Und Gertrude vollendet:
„Und dieser Laden hier ist plötzlich wie aus dem Nichts einfach da und wartet geduldig, bis er gefunden wird und sich irgendjemand zufällig in ihn verirrt. Die scheinen keine Werbung nötig zu haben, oder was meinst Du?“
In Adele arbeitete die Neugier.
„Also, was machen wir, Gertrude? Geh‘ n wir mal rein? Nur mal gucken, das kostet doch nichts. Los Gertrude, sei kein Frosch!“
Gertrude haderte mit sich ein wenig.
„Du, ich weiß nicht, sehr einladend sieht der nicht aus.“
„Aber, da gibt‘ s doch anscheinend Kostüme zum Ausleihen und vielleicht finden wir etwas Schickes, was ganz Neues, was noch niemand gesehen hat.

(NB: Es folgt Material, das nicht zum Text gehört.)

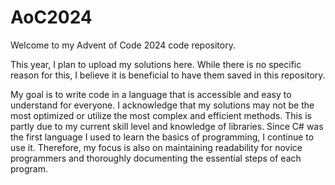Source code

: # AoC2024
Welcome to my Advent of Code 2024 code repository.

This year, I plan to upload my solutions here. 
While there is no specific reason for this, I believe it is beneficial to have them saved in this repository.

My goal is to write code in a language that is accessible and easy to understand for everyone. 
I acknowledge that my solutions may not be the most optimized or utilize the most complex and efficient methods. 
This is partly due to my current skill level and knowledge of libraries.
Since C# was the first language I used to learn the basics of programming, I continue to use it. 
Therefore, my focus is also on maintaining readability for novice programmers and thoroughly documenting the essential steps of each program.

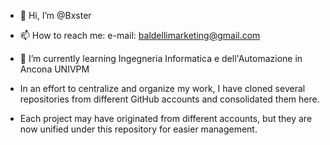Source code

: - 👋 Hi, I’m @Bxster
- 📫 How to reach me: e-mail: baldellimarketing@gmail.com
- 🌱 I’m currently learning Ingegneria Informatica e dell'Automazione in Ancona UNIVPM

- In an effort to centralize and organize my work, I have cloned several repositories from different GitHub accounts and consolidated them here.
- Each project may have originated from different accounts, but they are now unified under this repository for easier management.

<!---
Bxster/Bxster is a ✨ special ✨ repository because its `README.md` (this file) appears on your GitHub profile.
You can click the Preview link to take a look at your changes.
--->
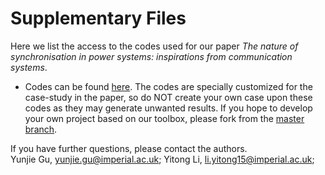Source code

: # Supplementary Files

Here we list the access to the codes used for our paper *The nature of synchronisation in power systems: inspirations from communication systems*.

* Codes can be found [here](https://github.com/Future-Power-Networks/Simplus-Grid-Tool/tree/PowerCommunication). The codes are specially customized for the case-study in the paper, so do NOT create your own case upon these codes as they may generate unwanted results. If you hope to develop your own project based on our toolbox, please fork from the [master branch](https://github.com/Future-Power-Networks/Simplus-Grid-Tool).

If you have further questions, please contact the authors.  
Yunjie Gu, yunjie.gu@imperial.ac.uk; Yitong Li, li.yitong15@imperial.ac.uk;    

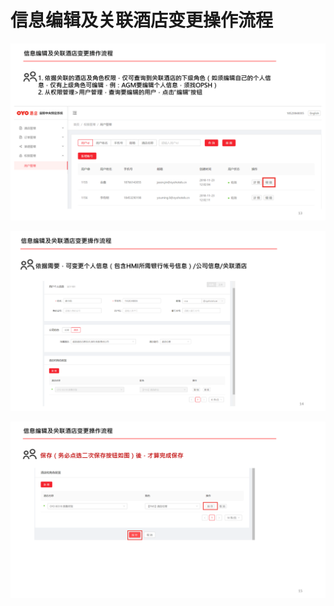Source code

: # 信息编辑及关联酒店变更操作流程

![](../../.gitbook/assets/image%20%2867%29.png)

![](../../.gitbook/assets/image%20%2832%29.png)

![](../../.gitbook/assets/image%20%28139%29.png)

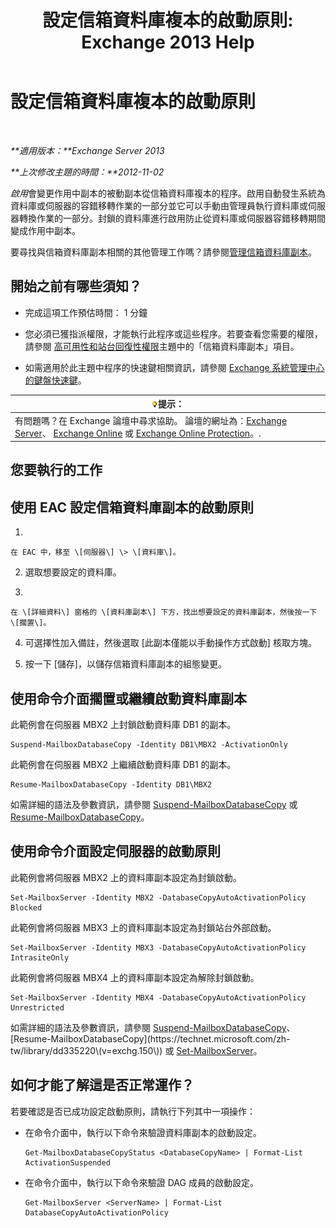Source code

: ﻿---
title: '設定信箱資料庫複本的啟動原則: Exchange 2013 Help'
TOCTitle: 設定信箱資料庫複本的啟動原則
ms:assetid: 6b37ed6e-2e36-4688-b485-8fdbb8193ec8
ms:mtpsurl: https://technet.microsoft.com/zh-tw/library/Dd298046(v=EXCHG.150)
ms:contentKeyID: 50473400
ms.date: 05/21/2018
mtps_version: v=EXCHG.150
ms.translationtype: MT
---

# 設定信箱資料庫複本的啟動原則

 

_**適用版本：**Exchange Server 2013_

_**上次修改主題的時間：**2012-11-02_

*啟用*會變更作用中副本的被動副本從信箱資料庫複本的程序。啟用自動發生系統為資料庫或伺服器的容錯移轉作業的一部分並它可以手動由管理員執行資料庫或伺服器轉換作業的一部分。封鎖的資料庫進行啟用防止從資料庫或伺服器容錯移轉期間變成作用中副本。

要尋找與信箱資料庫副本相關的其他管理工作嗎？請參閱[管理信箱資料庫副本](managing-mailbox-database-copies-exchange-2013-help.md)。

## 開始之前有哪些須知？

  - 完成這項工作預估時間： 1 分鐘

  - 您必須已獲指派權限，才能執行此程序或這些程序。若要查看您需要的權限，請參閱 [高可用性和站台回復性權限](high-availability-and-site-resilience-permissions-exchange-2013-help.md)主題中的「信箱資料庫副本」項目。

  - 如需適用於此主題中程序的快速鍵相關資訊，請參閱 [Exchange 系統管理中心的鍵盤快速鍵](keyboard-shortcuts-in-the-exchange-admin-center-exchange-online-protection-help.md)。

<table>
<thead>
<tr class="header">
<th><img src="images/Bb124558.tip(EXCHG.150).gif" title="提示" alt="提示" />提示：</th>
</tr>
</thead>
<tbody>
<tr class="odd">
<td>有問題嗎？在 Exchange 論壇中尋求協助。 論壇的網址為：<a href="https://go.microsoft.com/fwlink/p/?linkid=60612">Exchange Server</a>、 <a href="https://go.microsoft.com/fwlink/p/?linkid=267542">Exchange Online</a> 或 <a href="https://go.microsoft.com/fwlink/p/?linkid=285351">Exchange Online Protection</a>。.</td>
</tr>
</tbody>
</table>


## 您要執行的工作

## 使用 EAC 設定信箱資料庫副本的啟動原則

1.  
    
    在 EAC 中，移至 \[伺服器\] \> \[資料庫\]。

2.  選取想要設定的資料庫。

3.  
    
    在 \[詳細資料\] 窗格的 \[資料庫副本\] 下方，找出想要設定的資料庫副本，然後按一下 \[擱置\]。

4.  可選擇性加入備註，然後選取 \[此副本僅能以手動操作方式啟動\] 核取方塊。

5.  按一下 \[儲存\]，以儲存信箱資料庫副本的組態變更。

## 使用命令介面擱置或繼續啟動資料庫副本

此範例會在伺服器 MBX2 上封鎖啟動資料庫 DB1 的副本。

    Suspend-MailboxDatabaseCopy -Identity DB1\MBX2 -ActivationOnly

此範例會在伺服器 MBX2 上繼續啟動資料庫 DB1 的副本。

    Resume-MailboxDatabaseCopy -Identity DB1\MBX2

如需詳細的語法及參數資訊，請參閱 [Suspend-MailboxDatabaseCopy](https://technet.microsoft.com/zh-tw/library/dd351074\(v=exchg.150\)) 或 [Resume-MailboxDatabaseCopy](https://technet.microsoft.com/zh-tw/library/dd335220\(v=exchg.150\))。

## 使用命令介面設定伺服器的啟動原則

此範例會將伺服器 MBX2 上的資料庫副本設定為封鎖啟動。

    Set-MailboxServer -Identity MBX2 -DatabaseCopyAutoActivationPolicy Blocked

此範例會將伺服器 MBX3 上的資料庫副本設定為封鎖站台外部啟動。

    Set-MailboxServer -Identity MBX3 -DatabaseCopyAutoActivationPolicy IntrasiteOnly

此範例會將伺服器 MBX4 上的資料庫副本設定為解除封鎖啟動。

    Set-MailboxServer -Identity MBX4 -DatabaseCopyAutoActivationPolicy Unrestricted

如需詳細的語法及參數資訊，請參閱 [Suspend-MailboxDatabaseCopy](https://technet.microsoft.com/zh-tw/library/dd351074\(v=exchg.150\))、[Resume-MailboxDatabaseCopy](https://technet.microsoft.com/zh-tw/library/dd335220\(v=exchg.150\)) 或 [Set-MailboxServer](https://technet.microsoft.com/zh-tw/library/aa998651\(v=exchg.150\))。

## 如何才能了解這是否正常運作？

若要確認是否已成功設定啟動原則，請執行下列其中一項操作：

  - 在命令介面中，執行以下命令來驗證資料庫副本的啟動設定。
    
        Get-MailboxDatabaseCopyStatus <DatabaseCopyName> | Format-List ActivationSuspended

  - 在命令介面中，執行以下命令來驗證 DAG 成員的啟動設定。
    
        Get-MailboxServer <ServerName> | Format-List DatabaseCopyAutoActivationPolicy

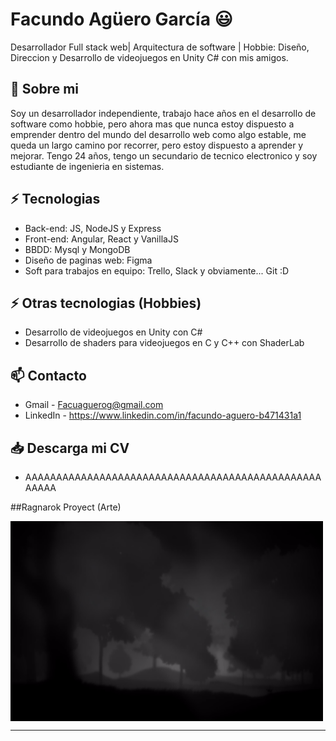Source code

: 
# Facundo Agüero García 😃
Desarrollador Full stack web| Arquitectura de software | Hobbie: Diseño, Direccion y Desarrollo de videojuegos en Unity C# con mis amigos.

## 🧐 Sobre mi
Soy un desarrollador independiente, trabajo hace años en el desarrollo de software como hobbie, pero ahora mas que nunca estoy dispuesto a emprender dentro del mundo del desarrollo web como algo estable, me queda un largo camino por recorrer, pero estoy dispuesto a aprender y mejorar. 
Tengo 24 años, tengo un secundario de tecnico electronico y soy estudiante de ingenieria en sistemas. 

## ⚡ Tecnologias

- Back-end: JS, NodeJS y Express
- Front-end: Angular, React y VanillaJS
- BBDD: Mysql y MongoDB
- Diseño de paginas web: Figma
- Soft para trabajos en equipo: Trello, Slack y obviamente... Git :D

## ⚡ Otras tecnologias (Hobbies)

- Desarrollo de videojuegos en Unity con C#
- Desarrollo de shaders para videojuegos en C y C++ con ShaderLab

## 📫 Contacto
- Gmail - Facuaguerog@gmail.com
- LinkedIn - https://www.linkedin.com/in/facundo-aguero-b471431a1

## 📥 Descarga mi CV 

- AAAAAAAAAAAAAAAAAAAAAAAAAAAAAAAAAAAAAAAAAAAAAAAAAAAAA


##Ragnarok Proyect (Arte)

<p><img align="center" alt="gif" src="https://github.com/FacuAgueroG/FacuAgueroG/blob/main/Ragnarok.gif" width="500" height="320"/><p>

---
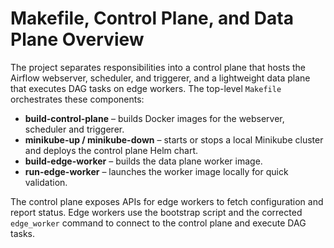 # Makefile, Control Plane, and Data Plane Overview

The project separates responsibilities into a control plane that hosts the
Airflow webserver, scheduler, and triggerer, and a lightweight data plane that
executes DAG tasks on edge workers.  The top-level `Makefile` orchestrates these
components:

- **build-control-plane** – builds Docker images for the webserver, scheduler and
  triggerer.
- **minikube-up / minikube-down** – starts or stops a local Minikube cluster and
  deploys the control plane Helm chart.
- **build-edge-worker** – builds the data plane worker image.
- **run-edge-worker** – launches the worker image locally for quick validation.

The control plane exposes APIs for edge workers to fetch configuration and
report status. Edge workers use the bootstrap script and the corrected
`edge_worker` command to connect to the control plane and execute DAG tasks.
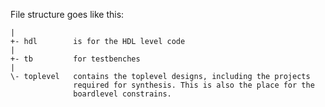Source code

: File structure goes like this:

    |
    +- hdl        is for the HDL level code 
    |
    +- tb         for testbenches
    |
    \- toplevel   contains the toplevel designs, including the projects
                  required for synthesis. This is also the place for the
                  boardlevel constrains.


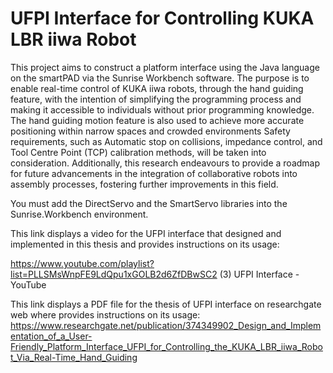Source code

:# UFPI Interface for Controlling KUKA LBR iiwa Robot
This project aims to construct a platform interface using the Java language on the smartPAD via the Sunrise Workbench software. The purpose is to enable real-time control of KUKA iiwa robots, through the hand guiding feature, with the intention of simplifying the programming process and making it accessible to individuals without prior programming knowledge.
The hand guiding motion feature is also used to achieve more accurate positioning within narrow spaces and crowded environments Safety requirements, such as Automatic stop on collisions, impedance control, and Tool Centre Point (TCP) calibration methods, will be taken into consideration. Additionally, this research endeavours to provide a roadmap for future advancements in the integration of collaborative robots into assembly processes, fostering further improvements in this field.










You must add the DirectServo and the SmartServo libraries into the Sunrise.Workbench environment.













This link displays a video for the UFPI interface that designed and implemented in this thesis and provides instructions on its usage:

https://www.youtube.com/playlist?list=PLLSMsWnpFE9LdQpu1xGOLB2d6ZfDBwSC2
(3) UFPI Interface - YouTube








This link displays a PDF file for the thesis of UFPI interface on researchgate web where provides instructions on its usage:
https://www.researchgate.net/publication/374349902_Design_and_Implementation_of_a_User-Friendly_Platform_Interface_UFPI_for_Controlling_the_KUKA_LBR_iiwa_Robot_Via_Real-Time_Hand_Guiding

Komm, Gertrude, los! Wenn wir nicht reingehen, werden wir es nicht erfahren und andere vor uns diese Neuigkeit wissen.“
Gertrude machte in skeptisches Gesicht und versuchte eine hinreichende Rechtfertigung zu finden, um mutig mit Adele den Laden betreten zu können.
„Ja, ich denke, ein neues Kostüm würde uns beiden nächste Woche zum Brunnenfest gutstehen. Ein bisschen frischen Wind könnte unsere Kollektion gebrauchen.“, pflichtete Sie nun Adele bei.